Brief 1 — In the post about vaccinated and unvaccinated deaths, what did the writer first suspect was causing the problem?
Brief 2 — Sum up the post about vaccinated and unvaccinated deaths in two sentences.
Brief 3 — Carry on the post about vaccinated and unvaccinated deaths from the point where it stops.

Passage provided —

====================

More vaccinated people are dying than unvaccinated people?

Some official British statistics say so. I first noted the problem a couple of weeks ago but could not see where the problem lay. I suspected a sampling problem but could not see where it was. The graph I saw at that time is below:

image from https://jonjayray1.typepad.com/.a/6a00e008de3ffc8834026bdf020a90200c-580wi

I do now however understand it, courtesy of the post below. Let me see if I can put it in a clearer way.

If the vacine is only 90% effective, there SHOULD be many cases of vaccinated people getting ill. 10% is a lot of people. So the vaccinated who get ill are drawn from an unfortunate remnant of vaccinated people -- only 10% The vaccinated people who get the virus ARE NOT TYPICAL of vaccinated people. So comparing their numbers with unvaccinated people is not a valid comparison. The vaccinated people who get the virus are not a fair sample of all vaccinated people.

====================

Data provided —
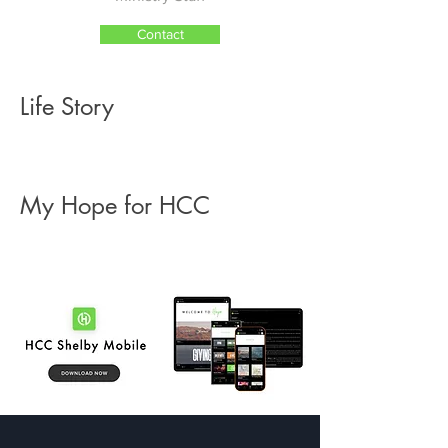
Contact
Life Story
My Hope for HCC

====================

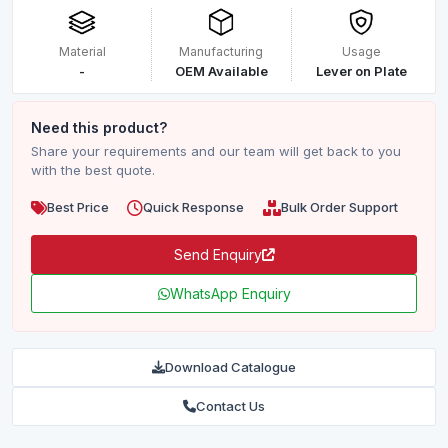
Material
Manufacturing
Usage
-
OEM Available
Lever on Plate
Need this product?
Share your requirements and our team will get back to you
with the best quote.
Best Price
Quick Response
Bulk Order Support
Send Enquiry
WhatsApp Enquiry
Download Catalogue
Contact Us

====================

Written answer 1 — A sampling problem.

Written answer 2 — Some official British statistics appear to show more vaccinated people dying than unvaccinated people, and the writer could not at first see why. The writer reasons that if the vaccine is only 90% effective, the vaccinated people who get the virus are not typical of vaccinated people, so comparing their numbers with unvaccinated people is not a valid comparison.

Written answer 3 —
So that explains the large number of vaccinated people becoming ill. Why do so few unvaccinated people become ill? Initially because they a minority of the population but mainly because of who they are. They will almost always be people who feel their health is good and that it will beat the virus by itself. And people who feel in robust health will almost always actually be in robust health. And the small number who get the virus show that they ARE mostly in robust health and so few of them die.

So the two populations are very differently selected so are not comparable


The latest data published by the UK Health Security Agency shows that of 3,726 COVID-19 deaths over a three-week period to November 21, 2,903 were people fully vaccinated against the disease, compared to 708 unvaccinated people.

However, those figures do not mean that vaccinated people are at a higher risk of death from COVID-19.

The UK report also provides the rate of death per 100,000 people in each group.

That data reveals that the rate of death among unvaccinated people across the UK was higher for every age bracket when compared to those who were double-dosed.

According to Tony Blakely, an epidemiologist at the University of Melbourne, when it came to being infected with the Delta variant of coronavirus, fully vaccinated people were around 90 per cent less likely to die than those who weren't vaccinated.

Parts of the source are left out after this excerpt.